Councillor Pam Sayne was concerned the increase was too large, and would push marginalized residents of the township further toward a financial brink.
Since property taxes are based on assessed property value, waterfront property taxes, on the whole, will go up in greater amounts than taxes on non-waterfront properties. Sayne said that while there is an assumption that those living on lakes are more affluent, she said this is not always the case, and that many year-round waterfront residents are seniors living on fixed incomes.
“I don’t feel sorry for people living on a lake, and I’m one of them,” said Neville, adding that living on waterfront is a choice. “Some people’s cellphone and Bell bills are higher per month than their taxes.”
Haliburton County’s municipalities have some of the lowest property taxes in the province.
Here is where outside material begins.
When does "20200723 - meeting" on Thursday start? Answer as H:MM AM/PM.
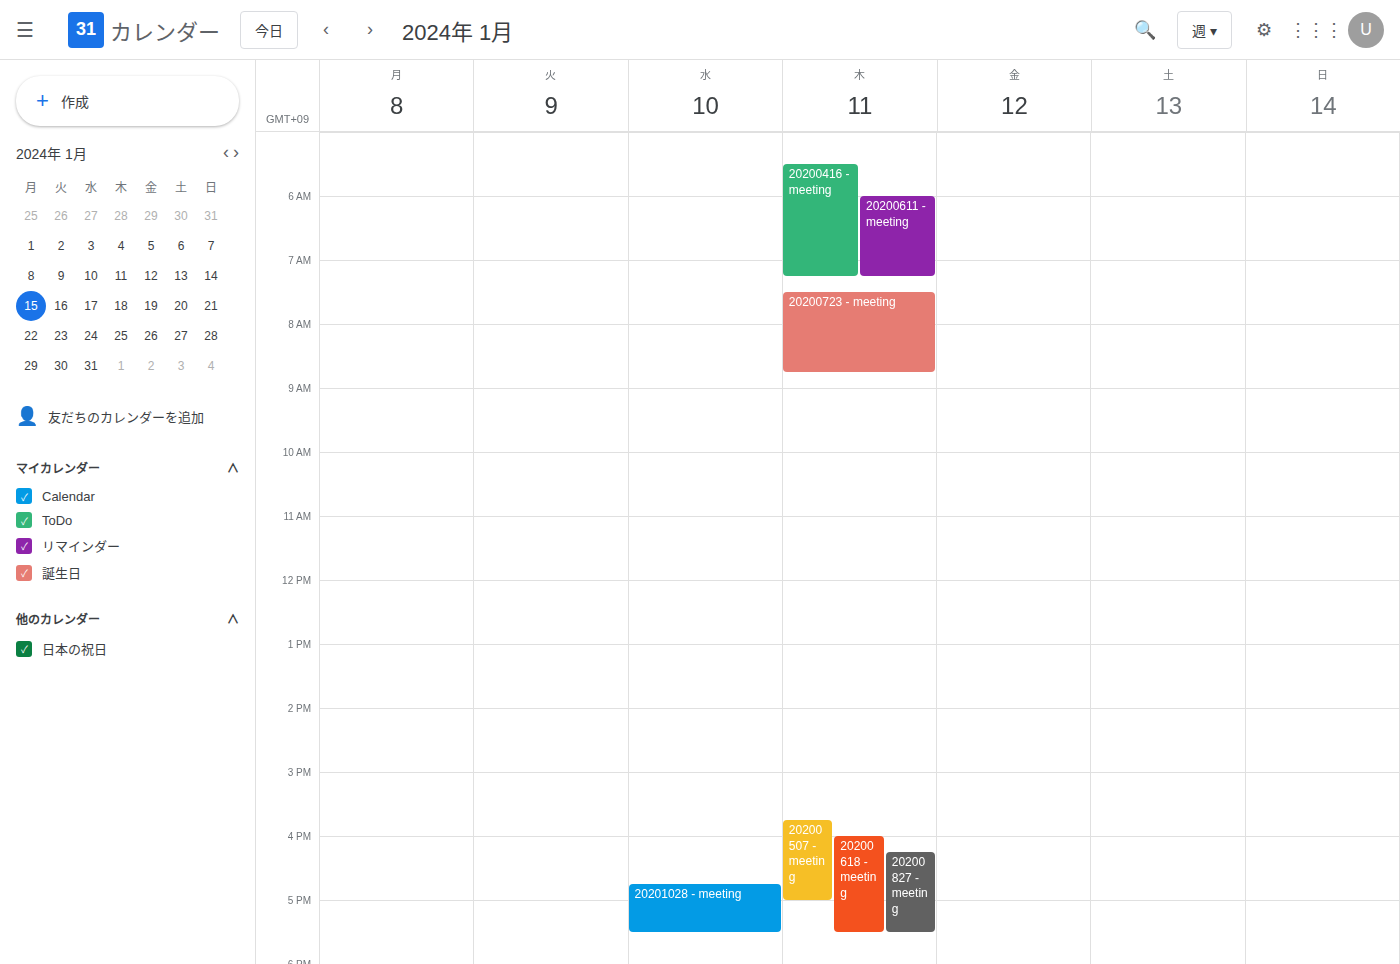
7:30 AM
According to a December report from auditing firm KPMG, in 2017, 57 per cent of Minden Hills residents paid less than $1,000 in property taxes for the year.
“It’s just another year, whether it be an election year or not,” said Deputy Mayor Cheryl Murdoch. Murdoch said the days of funding from upper levels of government were largely gone, and that she too lives on waterfront, which is a choice.
“I don’t find this presentation today to be too upsetting,” she said.
Councillor Lisa Schell said she’s received more calls regarding the state of the township’s roads in the past two years than she ever had previously.
Schell said she was not happy about the tax increase, since she too is a taxpayer, but felt it was required.
“To pass a small tax increase in an election year, I feel is irresponsible,” Schell said.
“At an emotional level, do I have the same concerns as Councillor Sayne? I do,” said Devolin. The mayor added it was about balance, and that council had at least managed to shrink the increase by a percentage point.
Minden Hills’ OPP bill for 2018 is $1.9 million. This year marks the fourth year of a five-year phase-in of a new billing formula that weights seasonal residences as households. Therefore, under the formula, communities with large seasonal populations have seen their policing bills increase substantially.
Since 2012, Minden Hills’ OPP costs have increased by 63 per cent; its roads costs 64 per cent; and costs for property and environmental operations by 63 per cent.
There will be a net transfer of approximately $1.6 million out of reserves for the year, most of that money going toward the new fire hall, which is expected to be completed in March. The drawdown will take the municipality’s reserves from about $8.8 million at the end of 2017, to about $7.2 million by the end of 2018.
“We can’t keep relying on reserves to prop up budgets,” said treasurer and chief administrative officer Lorrie Blanchard.
Township staff are scheduled for a 1.75 per cent wage increase. Water and sewer rates will not increase in 2018.
Council will discuss the budget for the third time at a Feb. 8 meeting. A public meeting on the budget is scheduled for Feb. 22, with councillors reviewing and discussing comments from that public meeting during a regular council meeting the same day. The budget is scheduled to be passed in March.